Idempotency-key primitive — replay-safe retries.

See Idempotency keys for recipes.

API

dorm.contrib.idempotency.IdempotencyRecord

Bases: Model

Abstract base for the idempotency table. Subclass with a concrete Meta.db_table (and any extra columns your app needs) and run makemigrations.

Columns:

  • key — caller-supplied identifier (the HTTP header value); uniqueness is the contract.
  • response — JSON blob of the cached payload.
  • status_code — optional integer the caller can use to mirror an HTTP status. Free-form.
  • created_at — fingerprint timestamp; useful for TTL purges.

dorm.contrib.idempotency.idempotency_key(key: str, *, model: Type[IdempotencyRecord], using: str = 'default')

Acquire an idempotency-key context.

The block runs inside an atomic() transaction so the side-table row and any business writes commit (or roll back) together.

Important — replay handling: on a replay hit the body of the with block STILL executes. Always branch on ctx.replay before running side-effecting code, otherwise the replay re-runs the work::

with idempotency_key(key, model=IdpEntry) as ctx:
    if ctx.replay:
        return ctx.cached_response          # ← short-circuit
    result = process_payment(...)            # only on first call
    ctx.store(result, status_code=201)
    return result

Concurrency: a tiny race window exists between the lookup and the eventual store(). Two simultaneous requests with the same key will both see replay=False, both run the work, and one will fail with an IntegrityError on commit (the unique constraint).
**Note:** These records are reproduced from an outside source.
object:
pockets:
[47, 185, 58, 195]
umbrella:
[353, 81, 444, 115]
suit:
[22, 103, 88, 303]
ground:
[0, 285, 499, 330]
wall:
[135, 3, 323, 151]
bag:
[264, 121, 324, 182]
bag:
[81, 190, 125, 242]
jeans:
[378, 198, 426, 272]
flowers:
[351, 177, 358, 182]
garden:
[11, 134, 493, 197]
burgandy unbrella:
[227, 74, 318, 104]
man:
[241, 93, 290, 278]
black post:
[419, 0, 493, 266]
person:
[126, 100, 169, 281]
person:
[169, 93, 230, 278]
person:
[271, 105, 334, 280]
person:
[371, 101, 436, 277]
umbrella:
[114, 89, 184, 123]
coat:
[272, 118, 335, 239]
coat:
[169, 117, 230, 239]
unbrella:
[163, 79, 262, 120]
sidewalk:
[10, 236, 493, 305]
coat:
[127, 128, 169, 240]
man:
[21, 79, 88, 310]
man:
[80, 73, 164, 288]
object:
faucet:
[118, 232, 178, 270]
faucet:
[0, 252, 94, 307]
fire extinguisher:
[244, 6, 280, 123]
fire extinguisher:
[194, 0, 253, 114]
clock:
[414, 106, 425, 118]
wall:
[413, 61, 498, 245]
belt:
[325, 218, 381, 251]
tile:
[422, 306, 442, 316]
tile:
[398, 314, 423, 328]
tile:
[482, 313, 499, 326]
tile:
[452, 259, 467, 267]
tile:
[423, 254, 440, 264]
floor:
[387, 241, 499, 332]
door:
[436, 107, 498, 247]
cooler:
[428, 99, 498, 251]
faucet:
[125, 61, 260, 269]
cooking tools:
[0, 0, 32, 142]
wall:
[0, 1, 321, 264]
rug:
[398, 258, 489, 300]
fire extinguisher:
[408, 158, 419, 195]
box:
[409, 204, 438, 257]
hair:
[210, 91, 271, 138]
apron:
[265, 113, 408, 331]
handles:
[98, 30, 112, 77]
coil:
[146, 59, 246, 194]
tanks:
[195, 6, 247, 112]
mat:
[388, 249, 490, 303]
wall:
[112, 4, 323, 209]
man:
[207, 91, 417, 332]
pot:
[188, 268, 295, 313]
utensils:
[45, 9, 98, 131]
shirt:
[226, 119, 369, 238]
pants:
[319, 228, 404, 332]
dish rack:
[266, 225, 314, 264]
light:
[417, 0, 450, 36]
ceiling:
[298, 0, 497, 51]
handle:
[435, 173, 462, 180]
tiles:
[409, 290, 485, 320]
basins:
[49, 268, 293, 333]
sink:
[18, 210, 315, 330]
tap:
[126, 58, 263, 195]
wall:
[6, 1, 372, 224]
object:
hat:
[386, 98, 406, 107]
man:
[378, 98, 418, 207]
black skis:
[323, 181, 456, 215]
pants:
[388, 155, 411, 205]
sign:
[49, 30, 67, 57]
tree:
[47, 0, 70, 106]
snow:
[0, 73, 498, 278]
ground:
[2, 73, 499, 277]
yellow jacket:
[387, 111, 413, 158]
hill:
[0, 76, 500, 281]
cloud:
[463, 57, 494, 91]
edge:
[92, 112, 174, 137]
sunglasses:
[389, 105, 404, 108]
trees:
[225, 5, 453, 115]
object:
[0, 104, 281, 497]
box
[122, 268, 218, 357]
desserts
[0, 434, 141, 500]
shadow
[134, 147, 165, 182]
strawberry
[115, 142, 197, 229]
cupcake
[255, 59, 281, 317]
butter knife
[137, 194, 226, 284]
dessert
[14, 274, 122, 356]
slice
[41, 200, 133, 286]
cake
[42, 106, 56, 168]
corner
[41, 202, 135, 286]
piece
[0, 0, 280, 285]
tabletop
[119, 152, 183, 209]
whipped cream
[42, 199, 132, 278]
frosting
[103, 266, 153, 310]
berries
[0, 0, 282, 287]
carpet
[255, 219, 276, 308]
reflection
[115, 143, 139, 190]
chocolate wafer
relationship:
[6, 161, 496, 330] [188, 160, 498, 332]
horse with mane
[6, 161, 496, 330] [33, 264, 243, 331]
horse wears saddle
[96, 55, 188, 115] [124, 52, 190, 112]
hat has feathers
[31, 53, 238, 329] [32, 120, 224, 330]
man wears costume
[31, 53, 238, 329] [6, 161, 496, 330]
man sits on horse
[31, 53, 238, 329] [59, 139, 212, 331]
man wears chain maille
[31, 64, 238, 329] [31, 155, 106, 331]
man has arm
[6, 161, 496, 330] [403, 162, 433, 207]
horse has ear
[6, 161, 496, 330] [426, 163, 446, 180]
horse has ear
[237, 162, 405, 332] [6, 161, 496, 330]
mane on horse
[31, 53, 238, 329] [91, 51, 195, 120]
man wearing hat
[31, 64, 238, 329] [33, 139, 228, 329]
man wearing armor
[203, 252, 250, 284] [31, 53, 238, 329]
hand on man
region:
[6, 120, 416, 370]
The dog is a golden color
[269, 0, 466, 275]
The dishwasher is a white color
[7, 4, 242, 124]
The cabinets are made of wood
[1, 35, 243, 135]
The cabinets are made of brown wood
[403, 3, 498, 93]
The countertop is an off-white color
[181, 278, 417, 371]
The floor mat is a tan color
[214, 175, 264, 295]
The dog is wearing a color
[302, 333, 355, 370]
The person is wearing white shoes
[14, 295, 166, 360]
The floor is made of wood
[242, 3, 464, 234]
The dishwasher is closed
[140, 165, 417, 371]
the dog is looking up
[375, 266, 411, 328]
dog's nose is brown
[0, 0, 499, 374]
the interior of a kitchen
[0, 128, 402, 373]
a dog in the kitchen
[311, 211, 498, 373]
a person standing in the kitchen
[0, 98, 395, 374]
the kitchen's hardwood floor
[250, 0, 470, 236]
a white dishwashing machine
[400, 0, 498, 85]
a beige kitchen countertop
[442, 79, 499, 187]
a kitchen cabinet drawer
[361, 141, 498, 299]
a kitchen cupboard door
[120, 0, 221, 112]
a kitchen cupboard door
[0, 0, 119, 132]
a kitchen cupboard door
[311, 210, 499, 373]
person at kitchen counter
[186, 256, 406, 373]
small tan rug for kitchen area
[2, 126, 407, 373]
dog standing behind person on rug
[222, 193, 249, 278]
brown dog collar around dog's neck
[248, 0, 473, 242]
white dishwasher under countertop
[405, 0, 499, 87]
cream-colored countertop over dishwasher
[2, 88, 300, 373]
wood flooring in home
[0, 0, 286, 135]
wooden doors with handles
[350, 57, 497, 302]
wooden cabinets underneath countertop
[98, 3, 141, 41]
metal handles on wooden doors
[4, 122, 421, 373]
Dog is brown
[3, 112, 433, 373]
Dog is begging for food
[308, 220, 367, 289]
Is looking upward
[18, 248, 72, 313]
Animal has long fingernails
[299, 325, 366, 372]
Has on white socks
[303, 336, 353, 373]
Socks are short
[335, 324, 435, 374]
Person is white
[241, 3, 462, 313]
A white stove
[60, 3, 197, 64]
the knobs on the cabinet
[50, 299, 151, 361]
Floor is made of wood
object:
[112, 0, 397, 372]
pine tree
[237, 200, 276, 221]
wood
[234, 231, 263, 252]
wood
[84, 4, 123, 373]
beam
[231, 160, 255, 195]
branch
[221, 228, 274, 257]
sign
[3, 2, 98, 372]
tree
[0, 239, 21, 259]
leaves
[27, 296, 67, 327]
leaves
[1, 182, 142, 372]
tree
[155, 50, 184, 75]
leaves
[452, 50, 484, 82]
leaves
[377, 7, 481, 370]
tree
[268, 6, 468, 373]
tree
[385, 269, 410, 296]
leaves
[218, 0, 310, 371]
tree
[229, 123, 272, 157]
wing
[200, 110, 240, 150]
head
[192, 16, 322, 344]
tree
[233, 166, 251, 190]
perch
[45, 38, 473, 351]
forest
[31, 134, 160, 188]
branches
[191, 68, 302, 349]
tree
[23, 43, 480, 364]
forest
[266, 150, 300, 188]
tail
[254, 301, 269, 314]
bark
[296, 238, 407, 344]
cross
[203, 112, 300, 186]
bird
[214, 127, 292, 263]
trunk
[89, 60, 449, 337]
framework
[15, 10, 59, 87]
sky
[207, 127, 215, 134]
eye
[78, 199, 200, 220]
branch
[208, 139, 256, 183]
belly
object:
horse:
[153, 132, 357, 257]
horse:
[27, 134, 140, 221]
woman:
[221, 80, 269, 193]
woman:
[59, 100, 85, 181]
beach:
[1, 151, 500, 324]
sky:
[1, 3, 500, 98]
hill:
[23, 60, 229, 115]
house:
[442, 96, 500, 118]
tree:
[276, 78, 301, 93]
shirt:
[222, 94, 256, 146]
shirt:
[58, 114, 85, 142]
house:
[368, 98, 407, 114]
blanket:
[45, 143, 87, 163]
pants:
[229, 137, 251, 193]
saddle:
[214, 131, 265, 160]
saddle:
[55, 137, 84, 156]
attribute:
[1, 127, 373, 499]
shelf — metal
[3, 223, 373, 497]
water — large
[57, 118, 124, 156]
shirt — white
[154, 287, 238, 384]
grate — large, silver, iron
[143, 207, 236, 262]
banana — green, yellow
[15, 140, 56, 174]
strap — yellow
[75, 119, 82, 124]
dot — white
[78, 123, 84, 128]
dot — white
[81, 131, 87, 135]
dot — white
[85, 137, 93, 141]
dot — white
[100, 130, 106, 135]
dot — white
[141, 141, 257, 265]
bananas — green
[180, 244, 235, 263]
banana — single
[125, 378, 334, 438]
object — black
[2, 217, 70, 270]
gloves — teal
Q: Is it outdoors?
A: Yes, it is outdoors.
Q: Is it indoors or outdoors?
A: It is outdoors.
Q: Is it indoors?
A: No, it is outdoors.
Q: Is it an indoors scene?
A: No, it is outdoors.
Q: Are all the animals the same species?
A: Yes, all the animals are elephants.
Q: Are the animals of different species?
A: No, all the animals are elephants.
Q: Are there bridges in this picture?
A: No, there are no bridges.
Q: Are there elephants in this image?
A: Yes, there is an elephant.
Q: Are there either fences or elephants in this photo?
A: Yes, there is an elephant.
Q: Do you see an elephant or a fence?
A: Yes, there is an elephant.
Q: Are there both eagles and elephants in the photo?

The losing transaction's surrounding atomic() rolls back its work; the caller can retry and pick up the cached row. For higher-throughput needs, wrap the block in a select_for_update(skip_locked=True) row-level lock on the key.

dorm.contrib.idempotency.purge_expired(model: Type[IdempotencyRecord], *, older_than_seconds: int, using: str = 'default') -> int

Delete idempotency rows older than older_than_seconds.

Returns the number of rows deleted. Wire this into a periodic job (cron / Celery beat / APScheduler) to keep the table bounded — idempotency rows are only useful for the brief window a client might retry; keeping them forever just wastes disk.